■ Perintah Kerja A
Jawablah pertanyaan berikut berdasarkan teks tentang perumusan kebijakan.
(i) Apa yang sering diputuskan pembuat kebijakan terhadap sebuah permasalahan?
(ii) Apa yang dilakukan faktor aktor terhadap suatu masalah sebagai input?
(iii) Faktor apa yang disebut berpengaruh cukup besar dalam proses input, konversi, dan output?
■ Perintah Kerja B
Tuliskan bagian teks tentang perumusan kebijakan mulai dari "Model perumusan kebijakan publik merupakan" sampai dengan "berpengaruh cukup besar.".

■ Teks Sumber
Perumusan kebijakan melibatkan proses pengembangan usulan akan
tindakan yang terkait dan dapat diterima untuk menangani permasalahan publik.
Perumusan kebijakan tidak selamanya akan berakhir dengan dikeluarkannya
sebagai sebuah produk peraturan perundang-undangan. Seringkali pembuat
kebijakan memutuskan untuk tidak mengambil tindakan terhadap sebuah
permasalahan dan membiarkannya selesai sendiri. Atau seringkali pembuat
kebijakan tidak berhasil mencapai kata sepakat mengenai apa yang harus
dilakukan terhadap suatu masalah tertentu (Rusli, 2013:72).
Model perumusan kebijakan publik merupakan pengambilan keputusan
dari berbagai alternatif. Dalam pengambilan keputusan biasanya
mempertimbangkan anatara untung rugi dan keefisiennya suatu kebijakan (model
rasional kompreherensif). Dalam model perumusan kebijakan publik dalam proses
ini factor aktor akan melakukan pendefinisian suatu masalah (input) kemudian di
konvertasi untuk dibuat kebijakan yang pas dan hasil dari input dan konversi
adalah output yang berupa kebijakan. Namun dalam prosis input koversi dan
output faktor lingkungan sebagai penerima kebijakan berpengaruh cukup besar.

■ Kumpulan Entri

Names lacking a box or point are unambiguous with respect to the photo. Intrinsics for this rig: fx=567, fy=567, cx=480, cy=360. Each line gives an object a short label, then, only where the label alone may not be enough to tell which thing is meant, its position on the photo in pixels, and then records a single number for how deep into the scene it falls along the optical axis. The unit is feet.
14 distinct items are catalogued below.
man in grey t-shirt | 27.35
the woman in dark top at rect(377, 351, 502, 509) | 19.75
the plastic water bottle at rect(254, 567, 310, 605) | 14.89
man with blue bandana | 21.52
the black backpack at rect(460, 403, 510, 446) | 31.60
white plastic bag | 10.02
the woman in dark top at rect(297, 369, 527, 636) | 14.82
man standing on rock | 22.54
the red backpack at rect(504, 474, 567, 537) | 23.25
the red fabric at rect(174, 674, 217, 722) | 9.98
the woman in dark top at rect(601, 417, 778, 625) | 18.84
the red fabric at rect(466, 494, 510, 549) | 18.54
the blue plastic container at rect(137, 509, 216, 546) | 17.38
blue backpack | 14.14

■ Jawaban Tertulis A
(i) Tidak mengambil tindakan terhadap permasalahan itu dan membiarkannya selesai sendiri.
(ii) Melakukan pendefinisian masalah tersebut.
(iii) Faktor lingkungan sebagai penerima kebijakan.

■ Jawaban Tertulis B
Model perumusan kebijakan publik merupakan pengambilan keputusan
dari berbagai alternatif. Dalam pengambilan keputusan biasanya
mempertimbangkan anatara untung rugi dan keefisiennya suatu kebijakan (model
rasional kompreherensif). Dalam model perumusan kebijakan publik dalam proses
ini factor aktor akan melakukan pendefinisian suatu masalah (input) kemudian di
konvertasi untuk dibuat kebijakan yang pas dan hasil dari input dan konversi
adalah output yang berupa kebijakan. Namun dalam prosis input koversi dan
output faktor lingkungan sebagai penerima kebijakan berpengaruh cukup besar.